Question 9600 - Sir Reginald Craddock: I have received communications about the proposals of forming certain Muslim states under the name of Pakistan.

Answer 9600 - Dr. Khalifa Shujauddin: Perhaps it will be enough to say that no such scheme has been considered by any representative gentleman or association so far."    
     
                                                                                                   (Minutes of Evidence before Joint Committee 1932-33)

The British Government later drew up on its own a federal constitution for India known as the Government of India Act of 1935. The first part of the constitution concerned the Indian states i.e., the autonomous federal units. The second part concerned the central government controlling the whole country. Princely states also were to be represented in the Federal Assembly, forty per cent of its membership being assigned to them.  The franchise was restricted by educational and property requirements, so that only about 11 per cent of the electorate would be entitled to vote.

In 1937, the first  part of this constitution came into operation after a general election held in 1936 in the British administered part of the country. The Muslim League was not able to form a ministry in any of the eleven provinces that comprised British India-net even in Bengal or Punjab, or the North Western Frontier Province. The Congress got a majority in seven major provinces, including the N.W.F.P. This was a signal for the Muslim League to accentuate communal frenzy by all possible means, including riots, to cause and deepen the estrangement of the Muslims from the national mainstream. With all the levers of power still in British hands, and their placemen in every community at their beck and call, it was not difficult to achieve the necessary degree of disruption in the country. Their achievement is a historical fact, and this has been the single most potent negative factor in an otherwise colossal liberation wave of the past several decades  in the sub-continent. An important milestone of this disruptionist strategy was the 1940 session of the All India Muslim League at Lahore.

It was in this session that a demand for the partition of India into several states was formally made for the first time.  It could certainly not be a sheer coincidence that Chaudhery Rahmat Ali surfaced again about this time. He came out with a publication: Millat of Islam and the Menace of Indianism.

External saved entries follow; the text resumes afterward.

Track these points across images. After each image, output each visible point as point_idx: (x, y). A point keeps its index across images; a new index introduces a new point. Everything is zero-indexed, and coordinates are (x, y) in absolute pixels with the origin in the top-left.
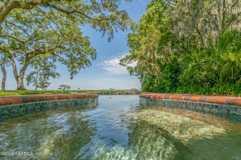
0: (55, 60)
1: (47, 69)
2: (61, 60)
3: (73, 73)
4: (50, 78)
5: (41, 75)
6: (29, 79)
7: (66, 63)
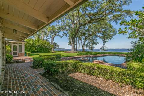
0: (96, 37)
1: (93, 41)
2: (98, 36)
3: (105, 42)
4: (95, 45)
5: (91, 44)
6: (87, 46)
7: (101, 38)
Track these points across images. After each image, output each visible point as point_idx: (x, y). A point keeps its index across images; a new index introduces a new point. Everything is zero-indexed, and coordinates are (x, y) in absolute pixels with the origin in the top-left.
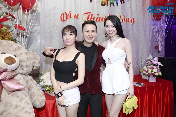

This publication made out a case for the break up of India, and setting up of three sovereign Muslim states :

1. Pakistan in the North-west,
2. Bang-i-Islam in the east, and
3. Osmanistan (i.e., Nizam's state) in the south.

Two years later, in 1942 he came out with another pamphlet entitled Millat and the Mission, published not without significance, at Cambridge again, in 1944. It takes one's breath away today to find a heading in this pamphlet, viz, Avoid Minoritism, with its elucidation that after partition there should be no minorities in the divided parts. This can be easily recognised as the guiding theory of the partition riots in August 1947.

While our national leaders were totally taken aback by the calamity, as one might by a destructive earthquake or a cyclone, one can guess the diabolical overtones of what the West Punjab Governor, Sir Francis Mudic, desperately wrote to Jinnah several weeks after the partition : “I am telling everyone that I don't care how the Sikhs get across the border, the great thing is to get rid of them as soon as possible. There is still little sign of 3 lakh Sikhs in Lyallpur moving, but in the end they too will have to go.” In setting Lyallpur ablaze by this provocation Sir Francis was applying the same principle as the one, i.e., "Avoid Minoritism", expounded by the mysterious Chaudhery Rahmat Ali, in 1942. Incidentally, the timing of its publication at Cambridge coincided with the expected meeting between Gandhiji and Mohammad Ali Jinnah to settle the communal problem, and thus pave the way for the independence of the country.

It was not only Mudic who remembered the principle when he found the Sikhs in Lyallpur still reluctant to move; it was the numerous commissioners, D.C.'s, police commissioners and their many allies who had made meticulous preparations -- unsuspected by our national leaders -- for the unprecedented communal carnage and bestiality just when the Mountbatten  Award started being implemented.